Genetic architecture of common bean resistance to the root knot nematode Meloidogyne incognita: F2 population construction, linkage map, and QTL mapping

Abstract

Attacks by nematodes are among the main phytosanitary problems that affect common bean (Phaseolus vulgaris L.) crops. The production of P. vulgaris in the world can be challenging mainly due to the attack of the root-knot nematode (Meloidogyne incognita). Alternatives to control nematodes involve practices that are not viable in the field, and one of the most efficient ways is the development of new cultivars. Despite advances in genomics, little has been done to contribute to the understanding of the mechanisms involved in the common bean response to root-knot nematodes. In this scenario, the current project intends to continue the efforts in partnership with the Bean Improvement Program of the IAC and the Genetics Department of ESALQ, explicitly concerning the genetic architecture of the trait involved in the bean response root-knot nematode. This current project will be carried out within the scope of thematic project number 2020/02755-2, and the present proposal is in line with the ongoing project. A contrasting F2 population will be used to the resistance of M. incognita, derived from the cross between the parents PUEBLA-152 CIAT and JAMAPACNF1761. The population will be genotyped using the GBS (Genotyping by Sequencing) methodology to increase the number and exploration of single nucleotide polymorphisms (SNPs). The software OneMap will be used in the building of the genetic linkage map. With the help of the r/qtl software, the methodology for mapping multiple intervals (Multiple Interval Mapping; MIM) will be implemented to build the QTL mapping. Based on this project's results, it is expected: to understand the genetic architecture of nematode resistance; identify the number and positions of QTLs, their effects, and interactions between locus (epistasis).
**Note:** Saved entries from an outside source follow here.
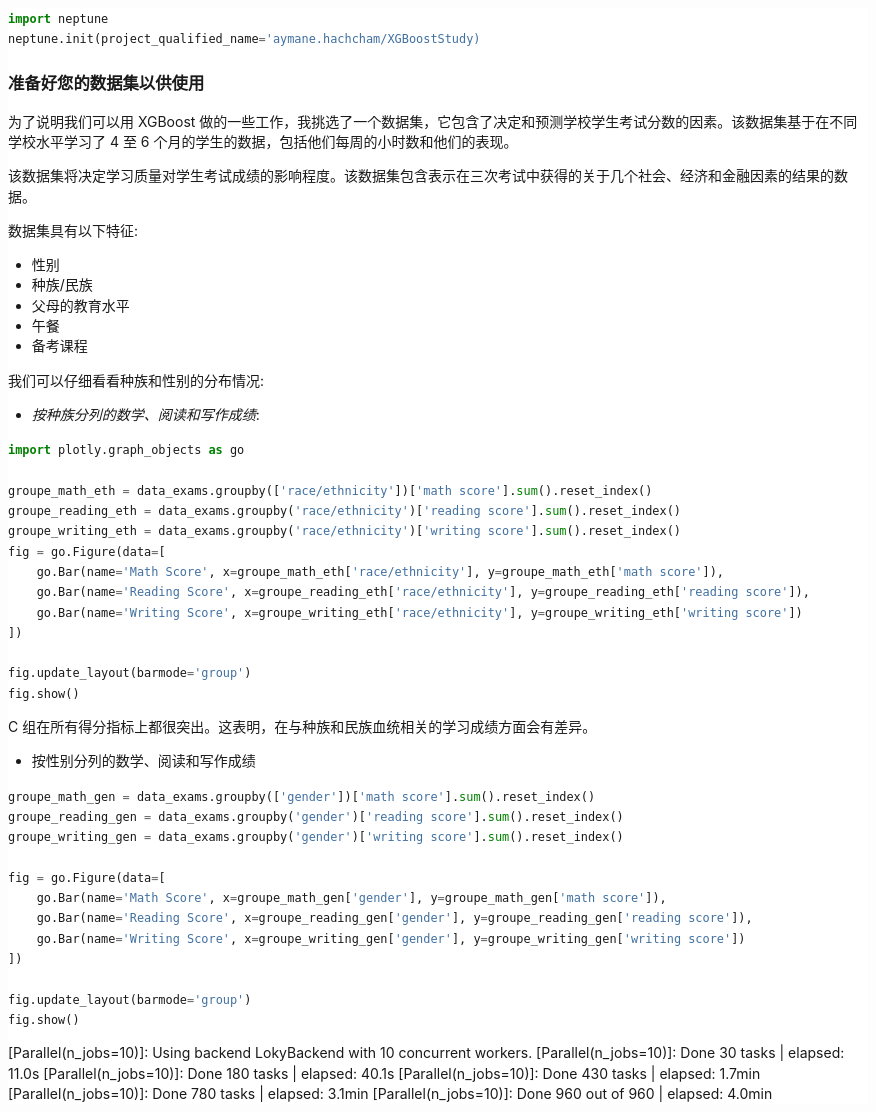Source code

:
 ```py
import neptune
neptune.init(project_qualified_name='aymane.hachcham/XGBoostStudy)
```

### 准备好您的数据集以供使用

为了说明我们可以用 XGBoost 做的一些工作，我挑选了一个数据集，它包含了决定和预测学校学生考试分数的因素。该数据集基于在不同学校水平学习了 4 至 6 个月的学生的数据，包括他们每周的小时数和他们的表现。

该数据集将决定学习质量对学生考试成绩的影响程度。该数据集包含表示在三次考试中获得的关于几个社会、经济和金融因素的结果的数据。

数据集具有以下特征:

*   性别
*   种族/民族
*   父母的教育水平
*   午餐
*   备考课程

我们可以仔细看看种族和性别的分布情况:

*   *按种族分列的数学、阅读和写作成绩*:

```py
import plotly.graph_objects as go

groupe_math_eth = data_exams.groupby(['race/ethnicity'])['math score'].sum().reset_index()
groupe_reading_eth = data_exams.groupby('race/ethnicity')['reading score'].sum().reset_index()
groupe_writing_eth = data_exams.groupby('race/ethnicity')['writing score'].sum().reset_index()
fig = go.Figure(data=[
    go.Bar(name='Math Score', x=groupe_math_eth['race/ethnicity'], y=groupe_math_eth['math score']),
    go.Bar(name='Reading Score', x=groupe_reading_eth['race/ethnicity'], y=groupe_reading_eth['reading score']),
    go.Bar(name='Writing Score', x=groupe_writing_eth['race/ethnicity'], y=groupe_writing_eth['writing score'])
])

fig.update_layout(barmode='group')
fig.show()
```

C 组在所有得分指标上都很突出。这表明，在与种族和民族血统相关的学习成绩方面会有差异。

*   按性别分列的数学、阅读和写作成绩

```py
groupe_math_gen = data_exams.groupby(['gender'])['math score'].sum().reset_index()
groupe_reading_gen = data_exams.groupby('gender')['reading score'].sum().reset_index()
groupe_writing_gen = data_exams.groupby('gender')['writing score'].sum().reset_index()

fig = go.Figure(data=[
    go.Bar(name='Math Score', x=groupe_math_gen['gender'], y=groupe_math_gen['math score']),
    go.Bar(name='Reading Score', x=groupe_reading_gen['gender'], y=groupe_reading_gen['reading score']),
    go.Bar(name='Writing Score', x=groupe_writing_gen['gender'], y=groupe_writing_gen['writing score'])
])

fig.update_layout(barmode='group')
fig.show()
```


[Parallel(n_jobs=10)]: Using backend LokyBackend with 10 concurrent workers.
[Parallel(n_jobs=10)]: Done  30 tasks      | elapsed:   11.0s
[Parallel(n_jobs=10)]: Done 180 tasks      | elapsed:   40.1s
[Parallel(n_jobs=10)]: Done 430 tasks      | elapsed:  1.7min
[Parallel(n_jobs=10)]: Done 780 tasks      | elapsed:  3.1min
[Parallel(n_jobs=10)]: Done 960 out of 960 | elapsed:  4.0min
The present work will allow us to study the genetic architecture of nematode resistance, contributing to the development of selection strategies assisted by molecular markers and eventually strategies for better identification of genes involved in genetic control. In addition, the same characteristics were used in other populations of the same project; the results obtained here will be used as a form of validation of the identified genomic regions.